[Excerpted data — start]

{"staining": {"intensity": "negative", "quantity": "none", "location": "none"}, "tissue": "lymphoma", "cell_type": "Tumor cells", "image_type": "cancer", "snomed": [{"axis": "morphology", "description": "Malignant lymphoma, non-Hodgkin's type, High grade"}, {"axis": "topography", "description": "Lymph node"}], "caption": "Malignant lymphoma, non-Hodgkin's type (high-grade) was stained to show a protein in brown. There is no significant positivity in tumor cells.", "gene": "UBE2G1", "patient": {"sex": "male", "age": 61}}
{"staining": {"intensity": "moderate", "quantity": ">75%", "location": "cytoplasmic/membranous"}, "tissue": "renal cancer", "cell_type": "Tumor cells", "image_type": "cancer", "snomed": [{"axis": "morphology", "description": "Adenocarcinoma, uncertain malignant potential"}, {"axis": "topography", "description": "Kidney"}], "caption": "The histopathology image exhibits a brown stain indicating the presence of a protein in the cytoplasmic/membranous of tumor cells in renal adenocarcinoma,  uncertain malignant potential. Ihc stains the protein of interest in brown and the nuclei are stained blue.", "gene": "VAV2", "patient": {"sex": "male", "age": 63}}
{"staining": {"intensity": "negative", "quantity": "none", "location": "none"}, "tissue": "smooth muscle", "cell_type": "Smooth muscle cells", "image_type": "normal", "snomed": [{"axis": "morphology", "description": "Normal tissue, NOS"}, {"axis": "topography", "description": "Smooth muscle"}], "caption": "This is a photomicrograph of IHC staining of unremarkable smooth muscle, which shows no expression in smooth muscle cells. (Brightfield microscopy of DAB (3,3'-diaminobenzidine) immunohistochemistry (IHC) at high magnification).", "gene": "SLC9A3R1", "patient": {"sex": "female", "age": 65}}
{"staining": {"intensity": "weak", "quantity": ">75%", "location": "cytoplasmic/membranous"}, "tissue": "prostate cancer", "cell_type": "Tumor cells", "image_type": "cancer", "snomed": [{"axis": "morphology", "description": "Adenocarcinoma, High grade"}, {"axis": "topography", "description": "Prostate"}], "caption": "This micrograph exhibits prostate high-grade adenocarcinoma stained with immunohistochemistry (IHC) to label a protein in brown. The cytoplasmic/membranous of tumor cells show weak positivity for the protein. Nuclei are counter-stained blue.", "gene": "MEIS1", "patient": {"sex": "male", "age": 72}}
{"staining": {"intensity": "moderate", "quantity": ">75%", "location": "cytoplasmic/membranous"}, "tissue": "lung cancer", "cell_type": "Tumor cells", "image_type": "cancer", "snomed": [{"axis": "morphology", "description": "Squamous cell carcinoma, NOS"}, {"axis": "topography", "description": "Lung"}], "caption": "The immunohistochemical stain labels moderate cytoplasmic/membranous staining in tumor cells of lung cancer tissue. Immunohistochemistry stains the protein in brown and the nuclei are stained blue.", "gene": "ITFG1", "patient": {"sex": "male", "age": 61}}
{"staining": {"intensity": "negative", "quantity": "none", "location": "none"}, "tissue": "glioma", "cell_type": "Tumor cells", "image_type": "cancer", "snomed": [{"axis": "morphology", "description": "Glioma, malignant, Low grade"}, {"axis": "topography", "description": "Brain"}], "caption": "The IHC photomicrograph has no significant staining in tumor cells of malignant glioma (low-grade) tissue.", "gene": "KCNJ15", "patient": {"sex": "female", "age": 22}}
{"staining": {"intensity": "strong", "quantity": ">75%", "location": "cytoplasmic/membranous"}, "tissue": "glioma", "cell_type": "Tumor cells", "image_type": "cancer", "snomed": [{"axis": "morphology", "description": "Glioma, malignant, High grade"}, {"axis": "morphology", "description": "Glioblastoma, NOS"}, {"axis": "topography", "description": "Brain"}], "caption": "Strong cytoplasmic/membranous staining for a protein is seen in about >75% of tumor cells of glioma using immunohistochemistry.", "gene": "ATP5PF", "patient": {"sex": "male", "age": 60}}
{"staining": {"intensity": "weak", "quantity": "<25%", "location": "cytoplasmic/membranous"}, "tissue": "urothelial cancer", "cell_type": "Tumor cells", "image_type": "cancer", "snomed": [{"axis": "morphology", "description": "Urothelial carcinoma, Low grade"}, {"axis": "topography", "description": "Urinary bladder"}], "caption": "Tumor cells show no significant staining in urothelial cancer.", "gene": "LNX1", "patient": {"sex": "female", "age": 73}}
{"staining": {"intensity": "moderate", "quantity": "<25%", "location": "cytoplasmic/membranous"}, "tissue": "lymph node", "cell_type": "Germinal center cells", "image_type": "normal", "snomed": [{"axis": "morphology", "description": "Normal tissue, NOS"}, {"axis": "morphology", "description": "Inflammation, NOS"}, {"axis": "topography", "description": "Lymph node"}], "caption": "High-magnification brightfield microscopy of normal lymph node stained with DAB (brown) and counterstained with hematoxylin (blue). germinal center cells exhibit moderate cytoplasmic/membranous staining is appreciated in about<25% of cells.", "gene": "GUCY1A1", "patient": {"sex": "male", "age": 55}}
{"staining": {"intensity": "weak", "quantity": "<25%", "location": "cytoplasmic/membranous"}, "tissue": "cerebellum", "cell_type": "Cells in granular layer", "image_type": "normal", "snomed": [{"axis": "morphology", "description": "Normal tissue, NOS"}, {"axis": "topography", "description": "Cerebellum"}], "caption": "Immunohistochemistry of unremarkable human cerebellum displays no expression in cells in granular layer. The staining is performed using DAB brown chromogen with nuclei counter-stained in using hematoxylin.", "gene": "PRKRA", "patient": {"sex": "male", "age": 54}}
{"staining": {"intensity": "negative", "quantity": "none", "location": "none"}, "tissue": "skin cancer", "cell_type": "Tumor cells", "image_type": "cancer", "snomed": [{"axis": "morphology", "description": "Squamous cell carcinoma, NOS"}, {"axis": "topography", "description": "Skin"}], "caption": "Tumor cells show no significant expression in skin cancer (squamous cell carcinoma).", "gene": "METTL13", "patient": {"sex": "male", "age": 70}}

[Excerpted data — finish]

*Exercise brief:*
Set the entries above down again, each one exactly as written.

*Exercise result:*
{"staining": {"intensity": "negative", "quantity": "none", "location": "none"}, "tissue": "lymphoma", "cell_type": "Tumor cells", "image_type": "cancer", "snomed": [{"axis": "morphology", "description": "Malignant lymphoma, non-Hodgkin's type, High grade"}, {"axis": "topography", "description": "Lymph node"}], "caption": "Malignant lymphoma, non-Hodgkin's type (high-grade) was stained to show a protein in brown. There is no significant positivity in tumor cells.", "gene": "UBE2G1", "patient": {"sex": "male", "age": 61}}
{"staining": {"intensity": "moderate", "quantity": ">75%", "location": "cytoplasmic/membranous"}, "tissue": "renal cancer", "cell_type": "Tumor cells", "image_type": "cancer", "snomed": [{"axis": "morphology", "description": "Adenocarcinoma, uncertain malignant potential"}, {"axis": "topography", "description": "Kidney"}], "caption": "The histopathology image exhibits a brown stain indicating the presence of a protein in the cytoplasmic/membranous of tumor cells in renal adenocarcinoma,  uncertain malignant potential. Ihc stains the protein of interest in brown and the nuclei are stained blue.", "gene": "VAV2", "patient": {"sex": "male", "age": 63}}
{"staining": {"intensity": "negative", "quantity": "none", "location": "none"}, "tissue": "smooth muscle", "cell_type": "Smooth muscle cells", "image_type": "normal", "snomed": [{"axis": "morphology", "description": "Normal tissue, NOS"}, {"axis": "topography", "description": "Smooth muscle"}], "caption": "This is a photomicrograph of IHC staining of unremarkable smooth muscle, which shows no expression in smooth muscle cells. (Brightfield microscopy of DAB (3,3'-diaminobenzidine) immunohistochemistry (IHC) at high magnification).", "gene": "SLC9A3R1", "patient": {"sex": "female", "age": 65}}
{"staining": {"intensity": "weak", "quantity": ">75%", "location": "cytoplasmic/membranous"}, "tissue": "prostate cancer", "cell_type": "Tumor cells", "image_type": "cancer", "snomed": [{"axis": "morphology", "description": "Adenocarcinoma, High grade"}, {"axis": "topography", "description": "Prostate"}], "caption": "This micrograph exhibits prostate high-grade adenocarcinoma stained with immunohistochemistry (IHC) to label a protein in brown. The cytoplasmic/membranous of tumor cells show weak positivity for the protein. Nuclei are counter-stained blue.", "gene": "MEIS1", "patient": {"sex": "male", "age": 72}}
{"staining": {"intensity": "moderate", "quantity": ">75%", "location": "cytoplasmic/membranous"}, "tissue": "lung cancer", "cell_type": "Tumor cells", "image_type": "cancer", "snomed": [{"axis": "morphology", "description": "Squamous cell carcinoma, NOS"}, {"axis": "topography", "description": "Lung"}], "caption": "The immunohistochemical stain labels moderate cytoplasmic/membranous staining in tumor cells of lung cancer tissue. Immunohistochemistry stains the protein in brown and the nuclei are stained blue.", "gene": "ITFG1", "patient": {"sex": "male", "age": 61}}
{"staining": {"intensity": "negative", "quantity": "none", "location": "none"}, "tissue": "glioma", "cell_type": "Tumor cells", "image_type": "cancer", "snomed": [{"axis": "morphology", "description": "Glioma, malignant, Low grade"}, {"axis": "topography", "description": "Brain"}], "caption": "The IHC photomicrograph has no significant staining in tumor cells of malignant glioma (low-grade) tissue.", "gene": "KCNJ15", "patient": {"sex": "female", "age": 22}}
{"staining": {"intensity": "strong", "quantity": ">75%", "location": "cytoplasmic/membranous"}, "tissue": "glioma", "cell_type": "Tumor cells", "image_type": "cancer", "snomed": [{"axis": "morphology", "description": "Glioma, malignant, High grade"}, {"axis": "morphology", "description": "Glioblastoma, NOS"}, {"axis": "topography", "description": "Brain"}], "caption": "Strong cytoplasmic/membranous staining for a protein is seen in about >75% of tumor cells of glioma using immunohistochemistry.", "gene": "ATP5PF", "patient": {"sex": "male", "age": 60}}
{"staining": {"intensity": "weak", "quantity": "<25%", "location": "cytoplasmic/membranous"}, "tissue": "urothelial cancer", "cell_type": "Tumor cells", "image_type": "cancer", "snomed": [{"axis": "morphology", "description": "Urothelial carcinoma, Low grade"}, {"axis": "topography", "description": "Urinary bladder"}], "caption": "Tumor cells show no significant staining in urothelial cancer.", "gene": "LNX1", "patient": {"sex": "female", "age": 73}}
{"staining": {"intensity": "moderate", "quantity": "<25%", "location": "cytoplasmic/membranous"}, "tissue": "lymph node", "cell_type": "Germinal center cells", "image_type": "normal", "snomed": [{"axis": "morphology", "description": "Normal tissue, NOS"}, {"axis": "morphology", "description": "Inflammation, NOS"}, {"axis": "topography", "description": "Lymph node"}], "caption": "High-magnification brightfield microscopy of normal lymph node stained with DAB (brown) and counterstained with hematoxylin (blue). germinal center cells exhibit moderate cytoplasmic/membranous staining is appreciated in about<25% of cells.", "gene": "GUCY1A1", "patient": {"sex": "male", "age": 55}}
{"staining": {"intensity": "weak", "quantity": "<25%", "location": "cytoplasmic/membranous"}, "tissue": "cerebellum", "cell_type": "Cells in granular layer", "image_type": "normal", "snomed": [{"axis": "morphology", "description": "Normal tissue, NOS"}, {"axis": "topography", "description": "Cerebellum"}], "caption": "Immunohistochemistry of unremarkable human cerebellum displays no expression in cells in granular layer. The staining is performed using DAB brown chromogen with nuclei counter-stained in using hematoxylin.", "gene": "PRKRA", "patient": {"sex": "male", "age": 54}}
{"staining": {"intensity": "negative", "quantity": "none", "location": "none"}, "tissue": "skin cancer", "cell_type": "Tumor cells", "image_type": "cancer", "snomed": [{"axis": "morphology", "description": "Squamous cell carcinoma, NOS"}, {"axis": "topography", "description": "Skin"}], "caption": "Tumor cells show no significant expression in skin cancer (squamous cell carcinoma).", "gene": "METTL13", "patient": {"sex": "male", "age": 70}}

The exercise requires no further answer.